# PASSAGE GIVEN start

There was undoubtedly an element of self-conscious martyrdom and masochism in the way he offered himself to an audience, a riff on the myth of St Sebastian (he appeared in Derek Jarman's 1976 film, Sebastiane, about that gay icon), but there was beauty and elegance, too, a boneless majesty and Japanese kabuki-style intensity in his movement, with the almost comic caveat of what one critic described as "unexpectedly broad hands and spatulate fingers".

Early life

Lindsay was born in Wirral, Merseyside, the son of merchant seaman Norman Kemp and his wife, Marie (nee Gilmour), but raised in the family home in South Shields, Tyneside. His father died at sea when he was two, and Lindsay and his mother eventually moved to Bradford, West Yorkshire, where he attended the Sunshine School of Dancing – he claimed he was the only seven-year-old boy from South Shields ever to dance on the kitchen table in full make-up – before being packed off to Wokingham and the hopefully corrective schooling of Bearwood, a boarding school for the sons of Royal Navy personnel.

He returned, untamed, to Yorkshire and enrolled in night classes at Bradford College of Art, where he became friends with David Hockney. He did military service with the RAF, before training at the Ballet Rambert school in London and studying with the great mime artist Marcel Marceau in Paris and the Viennese expressionist dancer Hilde Holger. He formed the Lindsay Kemp company in 1962 and built a considerable repertory of work, and an underground reputation, over the next 10 years. His titles included Turquoise Pantomime, Georg Büchner's Woyzeck and Oscar Wilde's Salomé (Kemp, as Salomé, not so much danced the seven veils as smoothed and caressed them suggestively).

Suddenly, he was a sort of rock star on the fringe. Bowie signed on for dance classes with him in Covent Garden in the mid-60s and, after a brief affair, formed a lasting creative friendship with him. Kemp included him in a new version of the Turquoise show. His signature production, though, was Flowers, "a pantomime for Jean Genet", which he performed in the tiny confines of the Bush theatre in Shepherd's Bush in early 1974.

Kate Bush saw Flowers and promptly enrolled for classes with Kemp in a Fulham school hall. She claims he taught her how to express emotions using her body. She later wrote a song, Moving, for him and often turned to him for choreography as her career progressed.

Based in Barcelona from 1979, he continued his career unabated across Europe. In later years, he kept homes in Italy, in Rome and Todi, Umbria, finally settling in Livorno, Tuscany. On the day of his death he had been rehearsing for a forthcoming tour of Italy with his company.

# PASSAGE GIVEN end
# EXERCISE INPUT start

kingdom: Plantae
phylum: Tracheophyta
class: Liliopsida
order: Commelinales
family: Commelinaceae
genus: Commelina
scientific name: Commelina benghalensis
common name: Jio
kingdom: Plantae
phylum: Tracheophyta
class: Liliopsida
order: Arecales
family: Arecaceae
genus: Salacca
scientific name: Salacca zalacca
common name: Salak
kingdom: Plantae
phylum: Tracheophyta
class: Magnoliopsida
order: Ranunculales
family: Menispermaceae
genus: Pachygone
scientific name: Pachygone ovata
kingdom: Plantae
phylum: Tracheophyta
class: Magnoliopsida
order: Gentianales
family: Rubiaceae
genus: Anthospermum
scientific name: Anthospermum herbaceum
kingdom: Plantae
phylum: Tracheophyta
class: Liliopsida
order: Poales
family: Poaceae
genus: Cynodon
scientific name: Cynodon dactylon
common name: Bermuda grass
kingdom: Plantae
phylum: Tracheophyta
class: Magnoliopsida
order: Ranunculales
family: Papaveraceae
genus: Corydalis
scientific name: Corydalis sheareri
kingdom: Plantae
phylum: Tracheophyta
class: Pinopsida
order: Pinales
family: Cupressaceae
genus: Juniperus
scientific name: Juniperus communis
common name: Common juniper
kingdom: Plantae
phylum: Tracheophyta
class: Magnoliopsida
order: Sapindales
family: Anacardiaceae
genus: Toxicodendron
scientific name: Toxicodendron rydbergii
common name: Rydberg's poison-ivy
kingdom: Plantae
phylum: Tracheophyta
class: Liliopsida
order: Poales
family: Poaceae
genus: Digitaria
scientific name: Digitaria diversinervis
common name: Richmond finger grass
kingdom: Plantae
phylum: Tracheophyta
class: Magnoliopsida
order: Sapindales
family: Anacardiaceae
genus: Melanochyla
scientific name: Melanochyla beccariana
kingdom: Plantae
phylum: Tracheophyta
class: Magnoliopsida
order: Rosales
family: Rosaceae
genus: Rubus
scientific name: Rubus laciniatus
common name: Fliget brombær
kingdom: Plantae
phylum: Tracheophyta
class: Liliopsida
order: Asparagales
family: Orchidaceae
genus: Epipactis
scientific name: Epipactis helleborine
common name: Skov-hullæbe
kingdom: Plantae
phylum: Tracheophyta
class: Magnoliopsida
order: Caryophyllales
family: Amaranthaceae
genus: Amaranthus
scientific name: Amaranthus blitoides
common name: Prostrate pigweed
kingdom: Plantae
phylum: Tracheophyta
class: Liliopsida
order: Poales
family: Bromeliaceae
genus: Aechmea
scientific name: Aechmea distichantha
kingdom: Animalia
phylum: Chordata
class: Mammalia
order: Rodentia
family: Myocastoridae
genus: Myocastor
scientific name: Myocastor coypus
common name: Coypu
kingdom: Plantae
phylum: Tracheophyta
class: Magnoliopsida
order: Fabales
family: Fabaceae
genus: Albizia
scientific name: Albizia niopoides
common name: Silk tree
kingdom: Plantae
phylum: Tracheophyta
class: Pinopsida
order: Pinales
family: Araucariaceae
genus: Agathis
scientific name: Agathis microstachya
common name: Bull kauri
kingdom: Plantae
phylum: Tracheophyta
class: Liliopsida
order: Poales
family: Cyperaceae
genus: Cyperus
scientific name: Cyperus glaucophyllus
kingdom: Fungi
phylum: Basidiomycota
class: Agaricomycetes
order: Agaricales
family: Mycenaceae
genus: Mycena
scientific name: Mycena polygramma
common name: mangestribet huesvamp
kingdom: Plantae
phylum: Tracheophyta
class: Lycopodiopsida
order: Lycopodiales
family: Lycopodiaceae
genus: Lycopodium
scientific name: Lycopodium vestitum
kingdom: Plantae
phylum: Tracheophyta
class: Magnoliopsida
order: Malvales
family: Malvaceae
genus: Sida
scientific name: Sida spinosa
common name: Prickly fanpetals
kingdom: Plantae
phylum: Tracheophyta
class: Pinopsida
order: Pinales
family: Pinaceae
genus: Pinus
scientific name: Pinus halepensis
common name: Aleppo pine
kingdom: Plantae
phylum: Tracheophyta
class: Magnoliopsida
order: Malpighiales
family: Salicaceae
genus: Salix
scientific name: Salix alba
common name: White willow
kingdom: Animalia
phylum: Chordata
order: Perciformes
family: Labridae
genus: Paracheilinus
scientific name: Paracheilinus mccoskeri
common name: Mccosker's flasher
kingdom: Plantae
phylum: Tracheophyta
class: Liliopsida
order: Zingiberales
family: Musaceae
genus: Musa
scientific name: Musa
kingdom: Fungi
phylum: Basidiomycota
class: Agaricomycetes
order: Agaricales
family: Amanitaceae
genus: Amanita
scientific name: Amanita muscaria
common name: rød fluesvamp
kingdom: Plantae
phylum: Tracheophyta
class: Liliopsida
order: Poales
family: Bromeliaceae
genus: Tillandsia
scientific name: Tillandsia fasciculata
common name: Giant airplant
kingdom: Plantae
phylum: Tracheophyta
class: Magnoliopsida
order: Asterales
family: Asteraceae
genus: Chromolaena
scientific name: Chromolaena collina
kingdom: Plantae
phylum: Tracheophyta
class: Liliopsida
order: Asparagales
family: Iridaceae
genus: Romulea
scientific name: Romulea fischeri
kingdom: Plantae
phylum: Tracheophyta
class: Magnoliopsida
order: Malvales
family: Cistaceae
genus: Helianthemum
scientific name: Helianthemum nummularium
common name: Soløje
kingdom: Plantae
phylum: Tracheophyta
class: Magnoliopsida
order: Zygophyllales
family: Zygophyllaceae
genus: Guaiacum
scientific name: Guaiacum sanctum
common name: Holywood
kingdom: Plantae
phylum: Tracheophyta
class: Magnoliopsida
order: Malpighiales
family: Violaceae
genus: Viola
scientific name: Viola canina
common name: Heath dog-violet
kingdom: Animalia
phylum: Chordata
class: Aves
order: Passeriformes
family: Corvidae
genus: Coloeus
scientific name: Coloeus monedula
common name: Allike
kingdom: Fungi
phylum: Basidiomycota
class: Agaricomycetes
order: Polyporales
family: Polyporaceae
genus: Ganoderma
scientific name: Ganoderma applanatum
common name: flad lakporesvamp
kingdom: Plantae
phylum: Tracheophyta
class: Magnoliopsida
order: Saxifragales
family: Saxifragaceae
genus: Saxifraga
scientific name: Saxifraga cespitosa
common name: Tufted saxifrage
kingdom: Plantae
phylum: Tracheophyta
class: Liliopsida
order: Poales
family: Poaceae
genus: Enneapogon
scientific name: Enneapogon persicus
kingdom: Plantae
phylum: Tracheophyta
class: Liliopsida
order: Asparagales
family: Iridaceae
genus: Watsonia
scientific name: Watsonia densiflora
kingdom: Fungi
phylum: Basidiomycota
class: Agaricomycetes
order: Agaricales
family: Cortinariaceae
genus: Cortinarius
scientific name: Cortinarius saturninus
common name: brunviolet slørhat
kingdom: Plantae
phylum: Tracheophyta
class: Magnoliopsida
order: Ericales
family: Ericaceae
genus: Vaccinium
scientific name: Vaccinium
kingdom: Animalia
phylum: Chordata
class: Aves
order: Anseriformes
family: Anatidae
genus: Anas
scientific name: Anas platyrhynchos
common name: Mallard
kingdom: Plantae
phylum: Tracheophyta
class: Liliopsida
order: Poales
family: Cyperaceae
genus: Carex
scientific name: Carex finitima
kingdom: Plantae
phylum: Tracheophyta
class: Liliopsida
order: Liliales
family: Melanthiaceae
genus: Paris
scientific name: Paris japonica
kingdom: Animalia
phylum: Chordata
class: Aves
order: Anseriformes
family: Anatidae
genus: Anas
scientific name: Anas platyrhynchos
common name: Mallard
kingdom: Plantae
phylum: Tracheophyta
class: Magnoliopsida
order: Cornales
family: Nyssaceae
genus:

# EXERCISE INPUT end

**PROBLEM 1:**
Condense the paragraph of the passage about Lindsay Kemp that begins "Lindsay was born in Wirral" into a short bulleted list that keeps its main facts.
**PROBLEM 2:**
From the listing, write out the lines without changes. Begin at the line that contains "family: Cupressaceae" and stop after the line that contains "order: Caryophyllales".

**TASK ANSWER 1:**
- Born in Wirral, Merseyside, to merchant seaman Norman Kemp and his wife, Marie (nee Gilmour); raised in the family home in South Shields, Tyneside.
- His father died at sea when Lindsay was two.
- He and his mother eventually moved to Bradford, West Yorkshire, where he attended the Sunshine School of Dancing. He claimed to be the only seven-year-old boy from South Shields ever to dance on the kitchen table in full make-up.
- He was then sent to Bearwood in Wokingham, a boarding school for the sons of Royal Navy personnel.

**TASK ANSWER 2:**
family: Cupressaceae
genus: Juniperus
scientific name: Juniperus communis
common name: Common juniper
kingdom: Plantae
phylum: Tracheophyta
class: Magnoliopsida
order: Sapindales
family: Anacardiaceae
genus: Toxicodendron
scientific name: Toxicodendron rydbergii
common name: Rydberg's poison-ivy
kingdom: Plantae
phylum: Tracheophyta
class: Liliopsida
order: Poales
family: Poaceae
genus: Digitaria
scientific name: Digitaria diversinervis
common name: Richmond finger grass
kingdom: Plantae
phylum: Tracheophyta
class: Magnoliopsida
order: Sapindales
family: Anacardiaceae
genus: Melanochyla
scientific name: Melanochyla beccariana
kingdom: Plantae
phylum: Tracheophyta
class: Magnoliopsida
order: Rosales
family: Rosaceae
genus: Rubus
scientific name: Rubus laciniatus
common name: Fliget brombær
kingdom: Plantae
phylum: Tracheophyta
class: Liliopsida
order: Asparagales
family: Orchidaceae
genus: Epipactis
scientific name: Epipactis helleborine
common name: Skov-hullæbe
kingdom: Plantae
phylum: Tracheophyta
class: Magnoliopsida
order: Caryophyllales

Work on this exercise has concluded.